Challenges
• A. Summarize the THOA CLI page in two sentences.
• B. Reproduce the stretch of the THOA CLI page from "Here’s a quick" through "and submit jobs.".

-- start Given text --

Using the CLI
The THOA CLI gives you full control over workloads, compute resources, and environments. Ideal for automation and reproducibility.
With the CLI, you can submit jobs, manage datasets, explore available tools, and monitor job history all from your terminal.
Tip:
You can always add --help to any command (like thoa run --help) to see a full list of options and detailed usage examples right in your terminal.
Here’s a quick overview of available commands:
- thoa run – Submit and run jobs in the cloud using custom code and compute specs
- thoa dataset – Manage, list, and query your datasets
- thoa tools – Search for available tools and environments
- thoa jobs – Monitor your past jobs and query job metadata
How to Use the API Key
Before running any CLI commands, you need to authenticate using your THOA API key. This key allows the CLI to connect securely to your workspace and submit jobs.

-- end Given text --
-- start Provided records --

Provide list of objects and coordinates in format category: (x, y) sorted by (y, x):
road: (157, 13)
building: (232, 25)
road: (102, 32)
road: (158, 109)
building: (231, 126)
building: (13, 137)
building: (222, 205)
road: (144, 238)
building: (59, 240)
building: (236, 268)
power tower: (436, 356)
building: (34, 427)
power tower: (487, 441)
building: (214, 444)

-- end Provided records --

Results of the tasks
• A. The THOA CLI lets users control workloads, compute resources, and environments from the terminal, with commands for running jobs, managing datasets, searching tools, and monitoring job history. Adding --help to any command shows its options and usage examples, and a THOA API key is needed to authenticate before any command runs.

• B.
Here’s a quick overview of available commands:
- thoa run – Submit and run jobs in the cloud using custom code and compute specs
- thoa dataset – Manage, list, and query your datasets
- thoa tools – Search for available tools and environments
- thoa jobs – Monitor your past jobs and query job metadata
How to Use the API Key
Before running any CLI commands, you need to authenticate using your THOA API key. This key allows the CLI to connect securely to your workspace and submit jobs.